Pepe Gálvez se hizo con el balón en campo propio y no dudó en correr hacia la portería contraria. No era momento de pensar, sino de encarar uno a uno a todos los rivales que apareciesen por el camino. Estaba escorado en banda derecha, le gustaba arrancar desde ahí. Se sentía cómodo. Su juventud era una aliada más contra el cansancio. Dejó atrás a todos los defensas del Tenerife en un eslalon memorable.
Después de dibujar una jugada casi perfecta, sólo faltaba el gol. Gálvez buscó a un compañero que culminase el trabajo, que le diese sentido a su carrera triunfal. Centró el balón un poco pasado, pero Mijatovic estiró el cuello hasta cabecear la pelota algo forzado y sin ángulo. Su remate no iba a portería y Mestalla lo sabía. Una jugada así merecía el gol. Es lo mismo que debió pensar César Gómez cuando introdujo el balón en su portería. Era el empate a dos.
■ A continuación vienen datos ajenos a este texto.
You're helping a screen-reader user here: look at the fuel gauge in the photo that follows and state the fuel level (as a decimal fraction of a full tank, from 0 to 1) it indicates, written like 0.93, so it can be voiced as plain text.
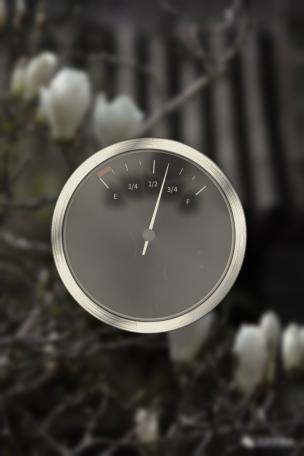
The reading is 0.625
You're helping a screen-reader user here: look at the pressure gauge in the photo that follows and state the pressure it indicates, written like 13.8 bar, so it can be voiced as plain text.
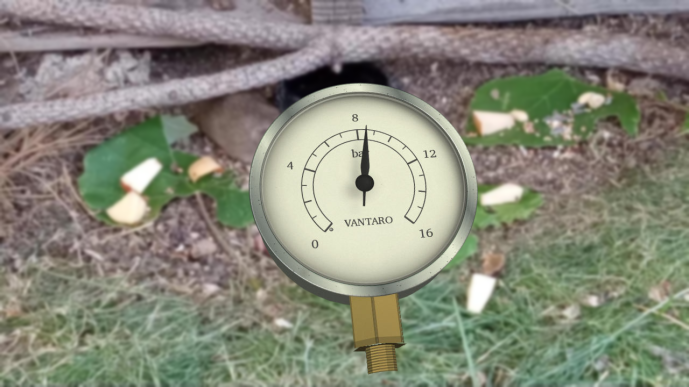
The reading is 8.5 bar
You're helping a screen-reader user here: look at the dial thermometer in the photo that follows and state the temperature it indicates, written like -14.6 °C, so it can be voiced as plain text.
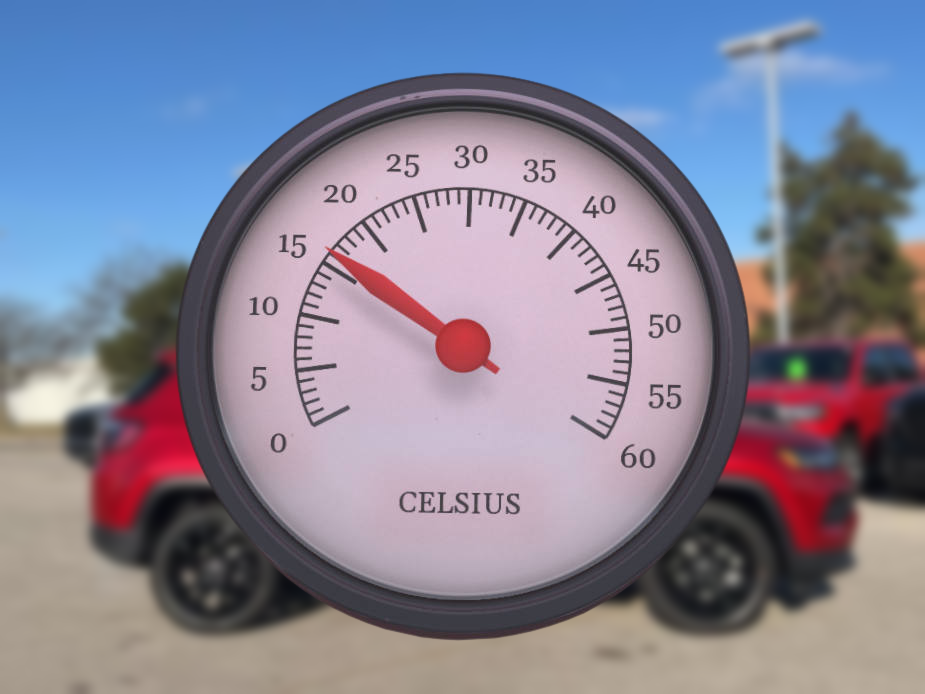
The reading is 16 °C
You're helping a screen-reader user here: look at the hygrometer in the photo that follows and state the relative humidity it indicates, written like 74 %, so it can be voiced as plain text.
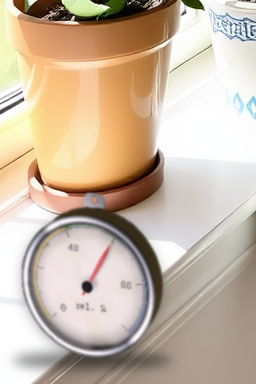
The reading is 60 %
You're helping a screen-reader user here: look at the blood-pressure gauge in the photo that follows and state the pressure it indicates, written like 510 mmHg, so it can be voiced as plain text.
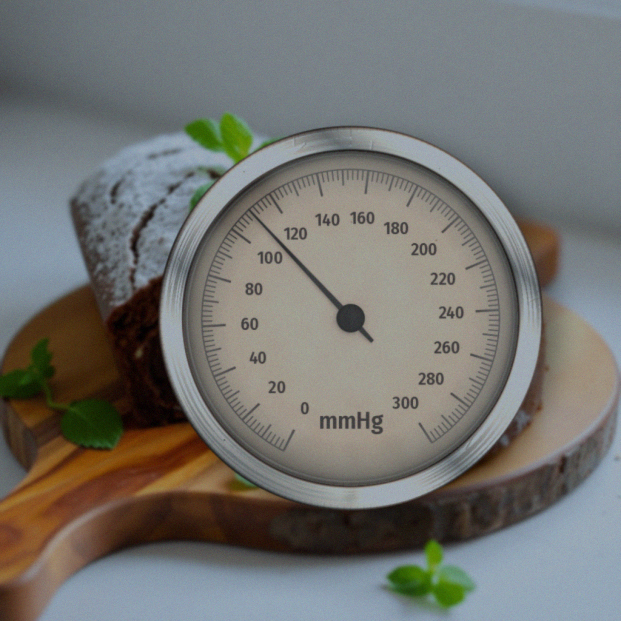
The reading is 110 mmHg
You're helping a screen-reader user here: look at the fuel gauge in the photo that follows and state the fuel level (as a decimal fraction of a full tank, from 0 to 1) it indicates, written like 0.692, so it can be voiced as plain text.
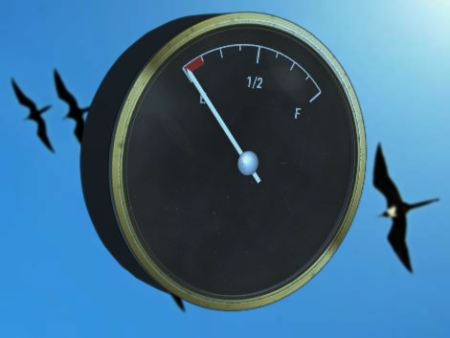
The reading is 0
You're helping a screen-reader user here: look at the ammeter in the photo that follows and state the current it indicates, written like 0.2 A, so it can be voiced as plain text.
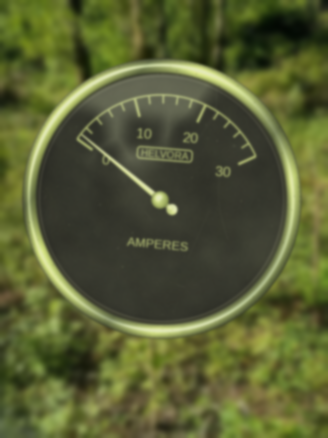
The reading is 1 A
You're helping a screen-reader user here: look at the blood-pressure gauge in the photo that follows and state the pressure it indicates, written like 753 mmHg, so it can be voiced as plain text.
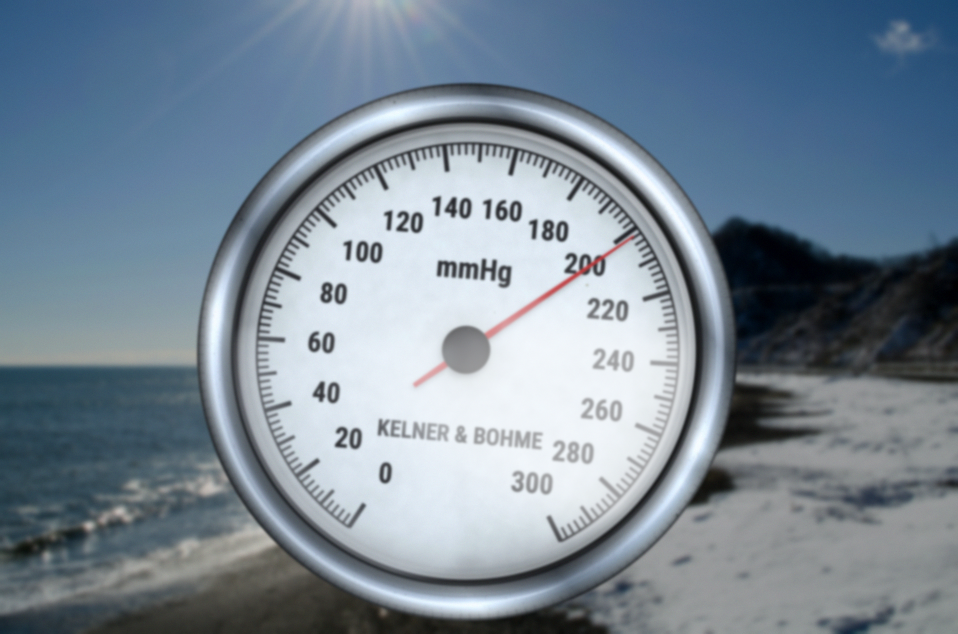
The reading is 202 mmHg
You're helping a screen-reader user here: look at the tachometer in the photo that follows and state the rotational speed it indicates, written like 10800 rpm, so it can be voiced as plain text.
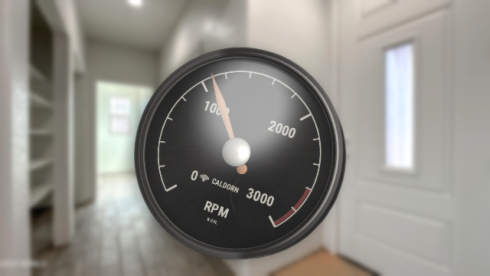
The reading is 1100 rpm
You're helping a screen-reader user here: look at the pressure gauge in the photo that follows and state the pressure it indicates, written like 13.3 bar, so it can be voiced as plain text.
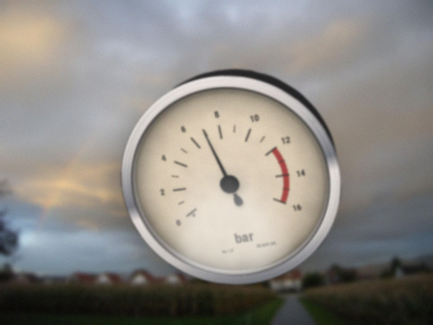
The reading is 7 bar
Aquella jugada de Gálvez le dio un punto al Valencia. Era el 19 de noviembre de 1995. Los de Luis Aragonés no lo sabían, pero acababan de perder dos puntos de oro para ganar la Liga. Antes de ese gol en propia puerta, Pizzi había marcado dos tantos que pusieron por delante a los insulares. Aquella temporada fue un sueño para el hispanoargentino, que acabó como máximo goleador del campeonato. El propio Gálvez había empatado a uno el choque, pero más tarde tuvo que disfrazarse de Ronaldo para evitar la derrota final.
Ese ha sido el primer Valencia-Tenerife que se me ha venido a la cabeza. Del que tengo un recuerdo más duradero. Y en él, Gálvez es el héroe con aquella jugada mágica.